Over the past couple of decades, the role of the modern CFO has been, and continues to be, redefined. The advent of new technology allowing for enhanced data collection and analysis tools—as well as operating management’s demands for reliable real-time information—has extended the CFO’s responsibility to all aspects of the company.
International commerce and expanded regulatory oversight in culturally diverse customer and employee bases complicates decisions and increases risk. As a result, the CFO’s authority and responsibilities over traditional finance, accounting, and treasury functions has intensified and expanded to satisfy an exhaustive list of internal, external, and regulatory stakeholders, many of whom have conflicting interests.
Just as businesses have become more complex, diffused, and subject to greater risks—many of which are unidentified—the CFO function has evolved into a multi-focused position with unprecedented requirements for responsiveness and accuracy. Yesterday’s bean counters are as passé in a modern public corporation as Ford’s Model T on the highway.
Best Practices of the Modern CFO
In a 2013 report coauthored by the Association of Chartered Certified Financial Accountants (ACCA) and the Institute of Management Accountants (IMA), Jeff Thomson, president and CEO of IMA, detailed various factors that have changed the CFO function. In addition to traditional finance duties, modern CFOs are expected to work in collaboration with others throughout the organization, direct integration of key business processes, stimulate change and business transformation, and be trusted business advisors to CEOs and boards of directors.
The report identifies several priorities modern CFOs have that their predecessors did not. These are the consequence of increased regulations, globalization, industry and business transformations, aggressive stakeholders, and the adoption of complicated financial and operating reporting requirements. While the actual duties of a CFO vary according to industry, company dynamics, and historical precedents, an effective CFO in the 21st century must excel in each of the following practices.
1. Communications
Whether talking to the board of directors, delivering financial data to stock analysts, investment managers, and regulators, or detailing performance metrics to fellow officers and employees, the importance of clear, crisp, and relevant information delivered in an understandable format cannot be overstated.
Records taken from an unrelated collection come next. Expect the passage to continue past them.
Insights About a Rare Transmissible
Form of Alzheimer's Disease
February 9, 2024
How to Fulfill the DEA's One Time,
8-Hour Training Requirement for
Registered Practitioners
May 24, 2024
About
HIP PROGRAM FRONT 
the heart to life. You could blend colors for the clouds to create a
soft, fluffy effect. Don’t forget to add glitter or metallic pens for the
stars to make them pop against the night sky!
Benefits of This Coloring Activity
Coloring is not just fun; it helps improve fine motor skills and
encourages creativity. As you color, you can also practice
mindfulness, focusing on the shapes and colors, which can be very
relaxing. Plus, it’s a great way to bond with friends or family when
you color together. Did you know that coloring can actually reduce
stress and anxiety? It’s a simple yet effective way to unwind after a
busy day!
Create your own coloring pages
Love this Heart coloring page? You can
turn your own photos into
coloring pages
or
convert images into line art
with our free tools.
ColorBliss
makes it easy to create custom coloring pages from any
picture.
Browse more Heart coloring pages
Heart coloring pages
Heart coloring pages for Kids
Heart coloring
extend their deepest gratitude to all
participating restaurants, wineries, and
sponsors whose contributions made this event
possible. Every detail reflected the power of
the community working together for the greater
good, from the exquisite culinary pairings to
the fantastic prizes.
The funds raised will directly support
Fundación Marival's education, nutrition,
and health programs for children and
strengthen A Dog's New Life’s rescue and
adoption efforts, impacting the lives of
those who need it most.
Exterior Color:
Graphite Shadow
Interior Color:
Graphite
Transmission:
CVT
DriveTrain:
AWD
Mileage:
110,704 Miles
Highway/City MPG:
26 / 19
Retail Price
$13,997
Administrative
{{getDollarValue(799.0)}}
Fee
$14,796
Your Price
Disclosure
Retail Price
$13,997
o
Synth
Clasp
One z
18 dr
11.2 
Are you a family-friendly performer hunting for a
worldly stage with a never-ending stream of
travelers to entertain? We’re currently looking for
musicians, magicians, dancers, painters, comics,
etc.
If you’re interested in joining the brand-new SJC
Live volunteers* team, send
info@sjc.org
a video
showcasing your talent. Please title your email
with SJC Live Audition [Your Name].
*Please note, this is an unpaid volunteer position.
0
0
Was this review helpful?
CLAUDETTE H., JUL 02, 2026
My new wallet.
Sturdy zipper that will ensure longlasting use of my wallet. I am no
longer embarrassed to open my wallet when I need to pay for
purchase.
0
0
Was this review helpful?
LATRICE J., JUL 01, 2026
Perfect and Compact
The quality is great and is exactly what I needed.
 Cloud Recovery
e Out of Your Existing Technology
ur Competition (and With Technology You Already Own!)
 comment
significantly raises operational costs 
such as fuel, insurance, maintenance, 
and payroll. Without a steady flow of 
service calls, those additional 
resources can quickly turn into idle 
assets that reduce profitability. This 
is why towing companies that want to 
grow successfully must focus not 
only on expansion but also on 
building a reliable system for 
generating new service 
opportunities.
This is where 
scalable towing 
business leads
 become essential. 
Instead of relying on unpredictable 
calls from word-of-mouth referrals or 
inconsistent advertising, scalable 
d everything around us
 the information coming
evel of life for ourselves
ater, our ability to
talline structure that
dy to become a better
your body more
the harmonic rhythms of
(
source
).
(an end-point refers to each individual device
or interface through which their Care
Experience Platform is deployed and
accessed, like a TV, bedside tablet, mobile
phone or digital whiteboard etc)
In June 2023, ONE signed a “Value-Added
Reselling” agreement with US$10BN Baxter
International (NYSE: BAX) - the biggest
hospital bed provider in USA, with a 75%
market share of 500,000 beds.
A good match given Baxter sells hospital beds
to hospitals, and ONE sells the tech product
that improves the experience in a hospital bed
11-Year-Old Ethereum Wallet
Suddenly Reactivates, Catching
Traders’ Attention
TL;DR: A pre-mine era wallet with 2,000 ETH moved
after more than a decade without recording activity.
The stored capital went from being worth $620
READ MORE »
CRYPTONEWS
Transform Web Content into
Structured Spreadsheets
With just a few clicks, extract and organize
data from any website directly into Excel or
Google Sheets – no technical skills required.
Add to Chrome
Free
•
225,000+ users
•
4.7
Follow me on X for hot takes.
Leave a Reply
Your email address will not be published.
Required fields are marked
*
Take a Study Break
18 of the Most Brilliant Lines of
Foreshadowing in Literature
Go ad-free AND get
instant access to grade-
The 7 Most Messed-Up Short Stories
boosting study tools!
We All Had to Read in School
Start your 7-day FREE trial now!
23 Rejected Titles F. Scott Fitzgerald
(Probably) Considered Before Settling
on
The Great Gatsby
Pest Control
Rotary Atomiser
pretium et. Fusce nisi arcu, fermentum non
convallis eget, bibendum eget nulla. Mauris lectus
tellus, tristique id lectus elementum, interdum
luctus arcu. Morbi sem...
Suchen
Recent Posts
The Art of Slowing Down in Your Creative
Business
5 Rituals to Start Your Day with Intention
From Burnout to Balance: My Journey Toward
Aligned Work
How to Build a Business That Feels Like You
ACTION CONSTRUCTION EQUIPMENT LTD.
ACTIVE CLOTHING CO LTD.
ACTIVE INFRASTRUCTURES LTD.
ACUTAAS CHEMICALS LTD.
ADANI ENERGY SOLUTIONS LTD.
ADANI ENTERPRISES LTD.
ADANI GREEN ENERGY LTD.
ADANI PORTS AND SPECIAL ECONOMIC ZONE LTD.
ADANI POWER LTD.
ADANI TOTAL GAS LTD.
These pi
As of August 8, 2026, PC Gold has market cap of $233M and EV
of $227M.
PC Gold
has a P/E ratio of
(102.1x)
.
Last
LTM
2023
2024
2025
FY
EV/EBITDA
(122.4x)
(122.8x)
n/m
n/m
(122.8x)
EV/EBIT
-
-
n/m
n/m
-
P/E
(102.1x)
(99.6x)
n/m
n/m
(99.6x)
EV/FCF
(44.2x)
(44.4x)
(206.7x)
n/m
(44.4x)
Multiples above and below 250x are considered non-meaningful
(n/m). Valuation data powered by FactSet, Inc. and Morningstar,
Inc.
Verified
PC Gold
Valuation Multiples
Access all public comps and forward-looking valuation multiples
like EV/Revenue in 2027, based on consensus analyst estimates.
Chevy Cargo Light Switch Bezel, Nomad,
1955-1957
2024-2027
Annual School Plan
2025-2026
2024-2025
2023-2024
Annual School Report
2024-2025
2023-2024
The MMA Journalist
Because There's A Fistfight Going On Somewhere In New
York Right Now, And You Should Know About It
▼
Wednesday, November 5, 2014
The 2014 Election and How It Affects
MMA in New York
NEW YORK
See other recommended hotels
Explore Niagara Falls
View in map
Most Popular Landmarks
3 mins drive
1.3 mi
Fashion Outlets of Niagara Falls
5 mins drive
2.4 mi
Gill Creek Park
Knowing what to say, when to say it, and how to present it has become a critical component of a CFO’s responsibility.
As Robert Hoglund, CFO of Consolidated Edison, recognizes, “Communication is essential in every aspect of the business…ultimately I need to persuade people to my point of view.” While CEOs can expound upon such nebulous subjects as mission, vision, goals, and culture, CFOs are expected to bring real data to the table, to put the “meat on the bones” for gimlet-eyed regulators and anxious money managers.